Utama Film Marvel vs DC: Inside the Xs and Os of Superhero Movie Profits

Marvel vs DC: Inside the Xs and Os of Superhero Movie Profits

Bagaimana Marvel dan DC bersaing satu sama lain di box office.Marvel / Warner Bros.



Ada lebih dari cukup ruang di dunia ini bagi Marvel dan DC untuk memproduksi buku komik yang menginspirasi generasi dan, sekarang, film blockbuster yang mendominasi dunia. DC memiliki akar yang dalam di layar lebar berkat karya Christopher Reeve manusia super franchise dan awal Tim Burton Batman film. Marvel, sementara itu, telah menjadi kuat secara teatrikal sejak 1990-an dan sekarang mengklaim Marvel Cinematic Universe, Waralaba Hollywood yang paling sukses secara konsisten . Sementara penggemar mungkin menarik garis pertempuran di antara keduanya, kedua merek telah terbukti mampu menghasilkan hit global yang besar.
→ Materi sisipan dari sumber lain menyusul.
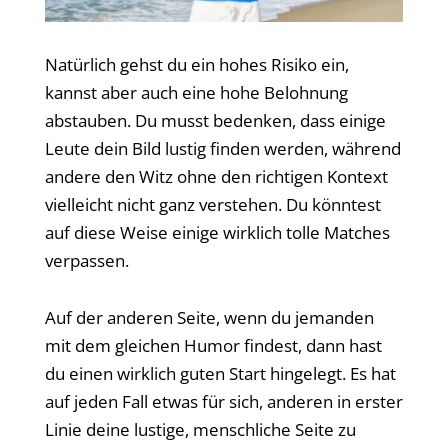
Natürlich gehst du ein hohes Risiko ein,
kannst aber auch eine hohe Belohnung
abstauben. Du musst bedenken, dass einige
Leute dein Bild lustig finden werden, während
andere den Witz ohne den richtigen Kontext
vielleicht nicht ganz verstehen. Du könntest
auf diese Weise einige wirklich tolle Matches
verpassen.
Auf der anderen Seite, wenn du jemanden
mit dem gleichen Humor findest, dann hast
du einen wirklich guten Start hingelegt. Es hat
auf jeden Fall etwas für sich, anderen in erster
Linie deine lustige, menschliche Seite zu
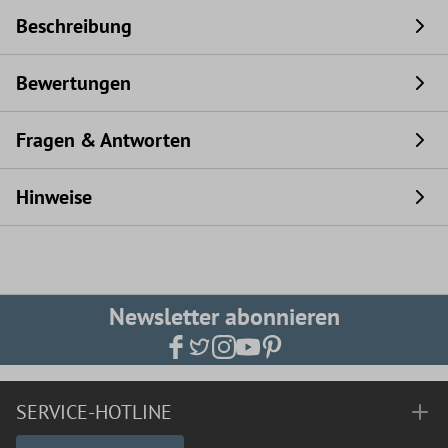
Beschreibung
Bewertungen
Fragen & Antworten
Hinweise
Newsletter abonnieren
SERVICE-HOTLINE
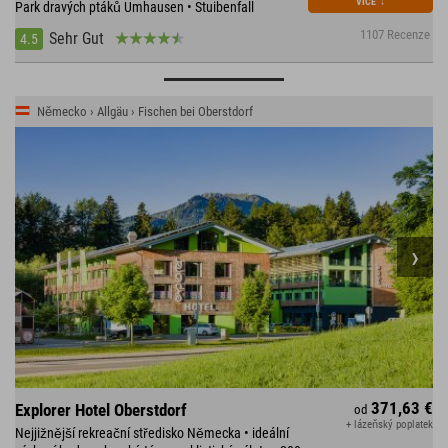
VÍCE
↓
Park dravých ptáků Umhausen • Stuibenfall
1107 Recenze
Sehr Gut
4.5
Německo › Allgäu › Fischen bei Oberstdorf
371,63 €
Explorer Hotel Oberstdorf
od
+ lázeňský poplatek
Nejjižnější rekreační středisko Německa • ideální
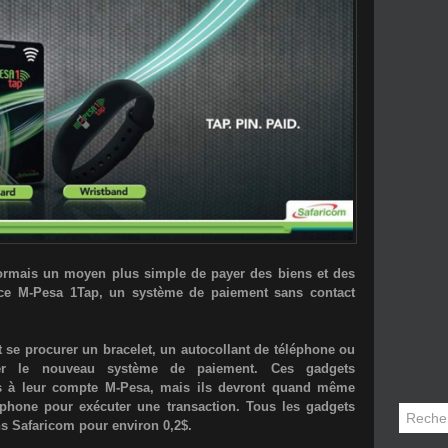
ormais un moyen plus simple de payer des biens et des
ice
M-Pesa 1Tap
, un système de paiement sans contact
t se procurer
un bracelet, un autocollant de téléphone ou
er le nouveau système de paiement. Ces gadgets
s à leur compte M-Pesa, mais ils devront quand même
léphone pour exécuter une transaction. Tous les gadgets
ns Safaricom pour
environ 0,2$
.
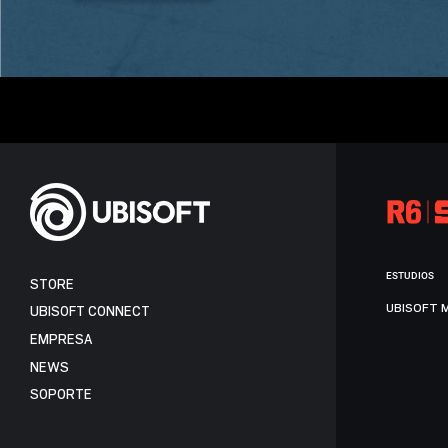
ESTUDIOS
STORE
UBISOFT 
UBISOFT CONNECT
EMPRESA
NEWS
SOPORTE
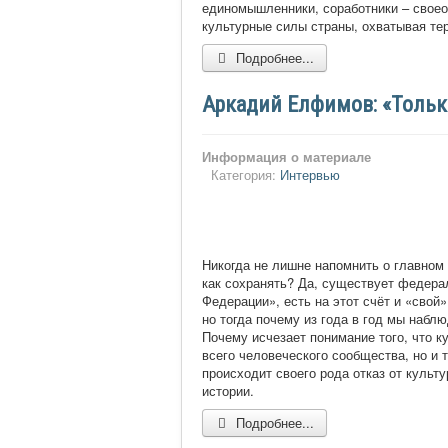
единомышленники, соработники – своеоб
культурные силы страны, охватывая те
Подробнее...
Аркадий Елфимов: «Тольк
Информация о материале
Категория:
Интервью
Никогда не лишне напомнить о главном
как сохранять? Да, существует федерал
Федерации», есть на этот счёт и «свой»
но тогда почему из года в год мы набл
Почему исчезает понимание того, что к
всего человеческого сообщества, но и 
происходит своего рода отказ от куль
истории.
Подробнее...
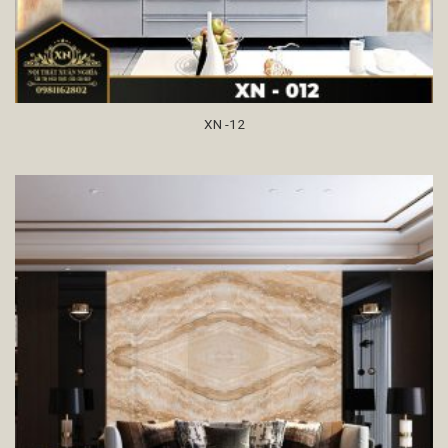
XN -12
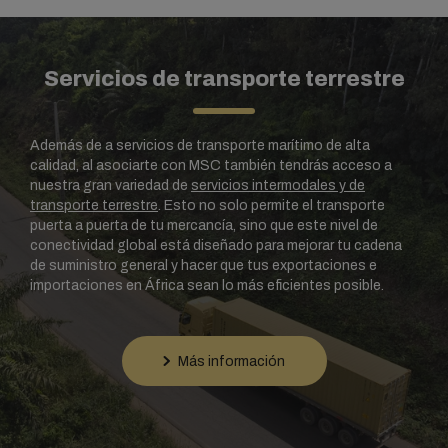
Servicios de transporte terrestre
Además de a servicios de transporte marítimo de alta
calidad, al asociarte con MSC también tendrás acceso a
nuestra gran variedad de
servicios intermodales y de
transporte terrestre
. Esto no solo permite el transporte
puerta a puerta de tu mercancía, sino que este nivel de
conectividad global está diseñado para mejorar tu cadena
de suministro general y hacer que tus exportaciones e
importaciones en África sean lo más eficientes posible.
Nuestras ofertas intermodales están respaldadas además
por nuestra red de almacenes, lo que nos permite ofrecer
Más información
instalaciones integrales de almacenamiento y embalaje.
Para empresas ubicadas en Sudáfrica, también ofrecemos
soluciones de almacenamiento frigorífico
, diseñado para
mejorar aún más tus soluciones logísticas de la cadena de
frío.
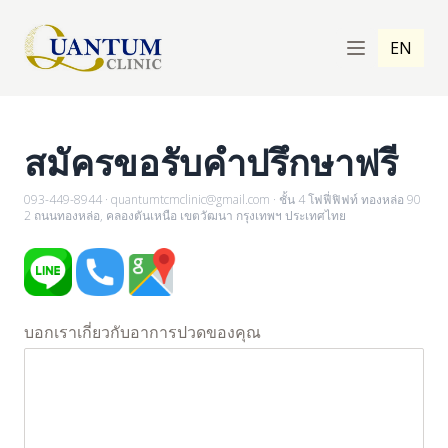
EN
สมัครขอรับคำปรึกษาฟรี
093-449-8944
·
quantumtcmclinic@gmail.com
·
ชั้น 4 โฟฟี่ฟิฟท์ ทองหล่อ 90
2 ถนนทองหล่อ, คลองตันเหนือ เขตวัฒนา กรุงเทพฯ ประเทศไทย
บอกเราเกี่ยวกับอาการปวดของคุณ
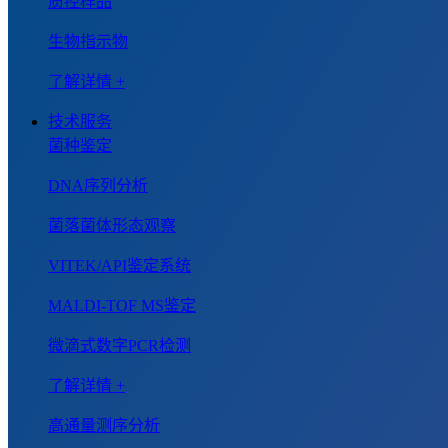
质控样品
生物指示物
了解详情 +
技术服务
菌种鉴定
DNA序列分析
菌落菌体形态观察
VITEK/API鉴定系统
MALDI-TOF MS鉴定
微滴式数字PCR检测
了解详情 +
高通量测序分析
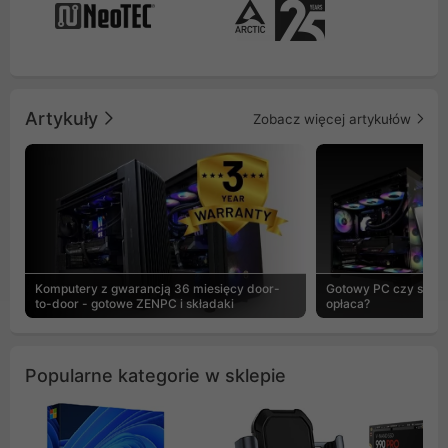
Artykuły
Zobacz więcej artykułów
Komputery z gwarancją 36 miesięcy door-
Gotowy PC czy skład
to-door - gotowe ZENPC i składaki
opłaca?
Popularne kategorie w sklepie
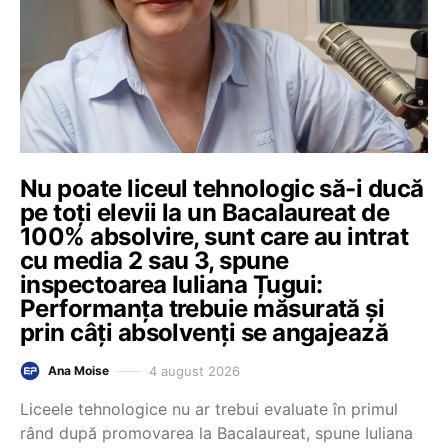
Nu poate liceul tehnologic să-i ducă
pe toți elevii la un Bacalaureat de
100% absolvire, sunt care au intrat
cu media 2 sau 3, spune
inspectoarea Iuliana Țugui:
Performanța trebuie măsurată și
prin câți absolvenți se angajează
4 august 2026
Ana Moise
Liceele tehnologice nu ar trebui evaluate în primul
rând după promovarea la Bacalaureat, spune Iuliana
LIHAT JUGA: 'Westworld' Musim 3 Ingin Do-Over

Tapi sementara Marvel dan DC dapat menghasilkan blockbuster miliaran dolar di box office, toko mana yang menghasilkan uang paling banyak? Pengembalian investasi, atau keuntungan murni , adalah elemen akuntansi Hollywood yang sering diabaikan. Ratusan juta dolar dalam penjualan tiket terlihat bagus dan keren dengan sendirinya, tetapi tidak jika anggaran produksi dan pemasaran Anda menghabiskan biaya yang sama besarnya.

Marvel adalah pemenang yang jelas dalam hal jumlah box office mentah, mengklaim sembilan dari sepuluh film terlaris secara keseluruhan antara dua studio.

Tidak mengherankan, kesimpulan dekade dalam pembuatan Infinity Saga— Avengers: Perang Infinity dan Avengers: Endgame —mengklaim dua tempat teratas. Dua bagian ini adalah tanda seru pada eksperimen besar kepala Marvel Studios Kevin Feige untuk menciptakan alam semesta sinematik bersama dengan kontinuitas crossover antara beberapa waralaba. Dalam upaya untuk menyamai kesuksesan Marvel dan memperbaiki pengembalian yang agak mengecewakan di tahun 2013 Manusia baja ($668 juta), DC bergegas membentuk tim sendiri dengan 2016 2016 Batman v Superman: Dawn of Justice ($872 juta) dan tahun 2017 Liga keadilan ($658 juta). Tidak ada film yang memenuhi ekspektasi internal atau eksternal secara kritis atau komersial.

Namun, sejak itu, DC telah menekankan film mandiri yang tidak bergantung pada pembangunan dunia, akting cemerlang, atau koneksi semesta sinematik bersama. Dalam melakukannya, mereka telah menemukan kesuksesan yang cukup besar. Jason Momoa's manusia Air ($ 1,1 miliar) adalah film terlaris spanduk yang pernah ada dan satu-satunya entri DC di 10 besar di antara kedua produser buku komik. Tetapi, yang lebih penting, strategi baru ini telah meningkatkan keuntungan murni DC.

Marvel (387 persen) masih mengungguli DC (343 persen) dalam hal laba atas investasi, per Ulasan.org , sambil mengklaim delapan dari 10 tempat teratas dalam kategori tersebut. Tapi DC sekarang memegang posisi teratas secara keseluruhan berkat poros eksperimen genre yang digerakkan oleh pembuat film dengan anggaran menengah di Pelawak . Film senilai $55 juta ini menghasilkan lebih dari $1 miliar di box office global dengan ROI yang luar biasa sebesar 1.949 persen. Secara keseluruhan, film ini menghasilkan lebih dari $500 juta dalam keuntungan murni .

studi karakter psikologis sekolah tua yang menghasilkan percakapan. Kolam kematian membual banyak pertarungan superhero yang menghibur, tetapi memperluas genre sebagai komedi aksi cabul yang kebetulan menampilkan karakter buku komik.

Tidak ada satu cara yang tepat untuk menghadirkan film populer, seperti yang ditunjukkan Marvel dan DC. Seni dan perdagangan tidak datang dengan instruksi manual. Sementara Marvel mungkin masih berada di puncak DC dalam total box office dan ROI, jelas bahwa kesenjangan antara keduanya menyusut. Mari kita periksa kembali setelah Janda hitam dan Wonder Woman 1984 telah memukul bioskop.